Over-the-Counter Medication In Schools (H 5323)
Introduced by Rep. Susan Donovan, H 5323 would allow high school students to bring over-the-counter medications for self-administration on school property. Current regulations require school authorization; we argued that students shouldn’t need permission from a school nurse to bring Tums or Midol to school.
Technological Privacy Bills
Computer Verification of Hours Worked (H 5255)
Although introduced as a bill that would hold state contractors accountable for their paid work, this Orwellian legislation would virtually ensure significant violations of personal privacy. H 5255 would require software to take screenshots of a contractor’s computer every three minutes, which would be available to the state in “real time” in order to verify a contractor’s billed hours.
Voting Rights Bills
Presidential Tax Returns (H 5727)
We have long opposed legislative efforts to impose added qualifications in order for candidates to appear on the ballot in Rhode Island. For that reason, we oppose H 5727, which would require presidential candidates to publicly disclose their federal tax returns in order to be listed on the ballot. The ACLU argued that the ability to vote for an individual’s preferred candidate is a critical part of the fundamental right to vote.
War on Drugs Bills
Workplace Rights Bills
Sexual Harassment (H 5340, H 5341, H 5342, H 5343, H 5344, H 5345, H 5346, H 5361, H 5439)
During last year’s legislative session, the ACLU was highly supportive of Representative Teresa Tanzi’s special legislative commission to study sexual harassment in the workplace and the package of legislation that arose from it. We support the reintroduction of the legislation, which was never brought to the House floor for a vote.

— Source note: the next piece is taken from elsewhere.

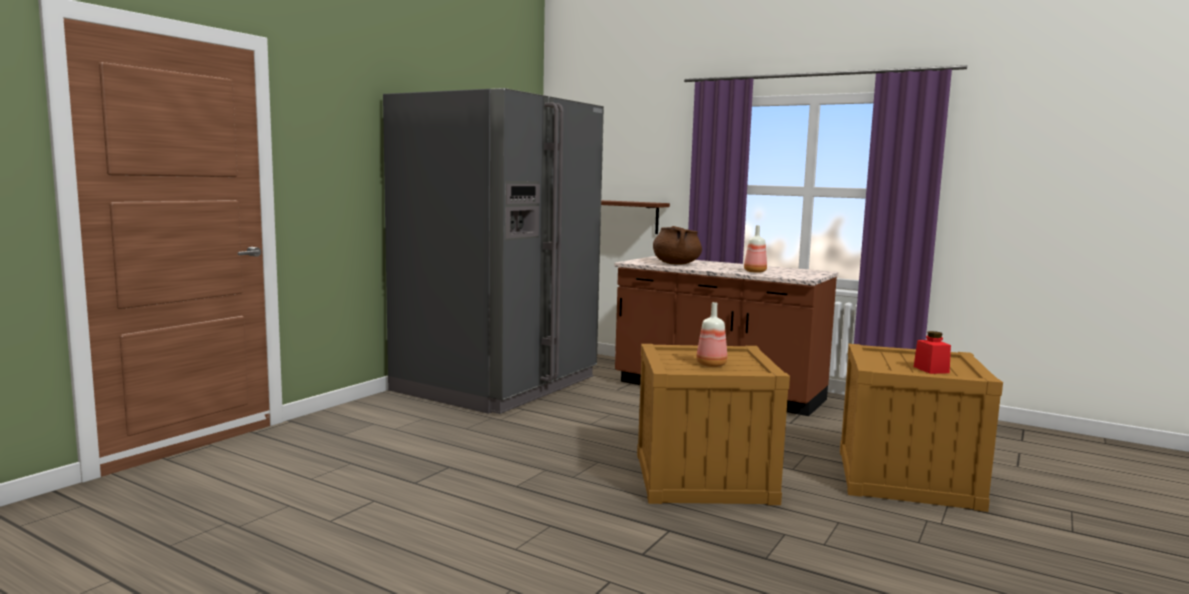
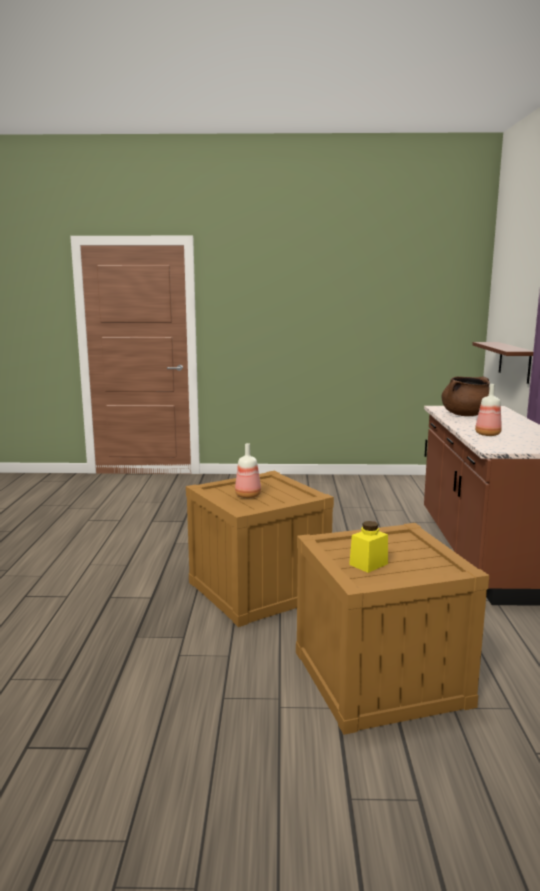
camera: 60 degrees right, 5 degrees up
(496, 385) = (347, 491): grey fridge -> none
(931, 370) = (368, 564): red jar -> yellow jar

Among other things, the bills amend the definition of “employee” to include volunteers and unpaid interns (H 5346, introduced by Representative Tanzi), expand the statute of limitations for employees who have been victims of workplace misconduct (H 5341, introduced by Representative Evan Shanley), and explicitly provide the Human Rights Commission the jurisdiction to investigate sexual harassment complaints which originate from within the State House (H 5439, introduced by Representative Camille Vella-Wilkinson). We testified in favor of the entire package of legislation.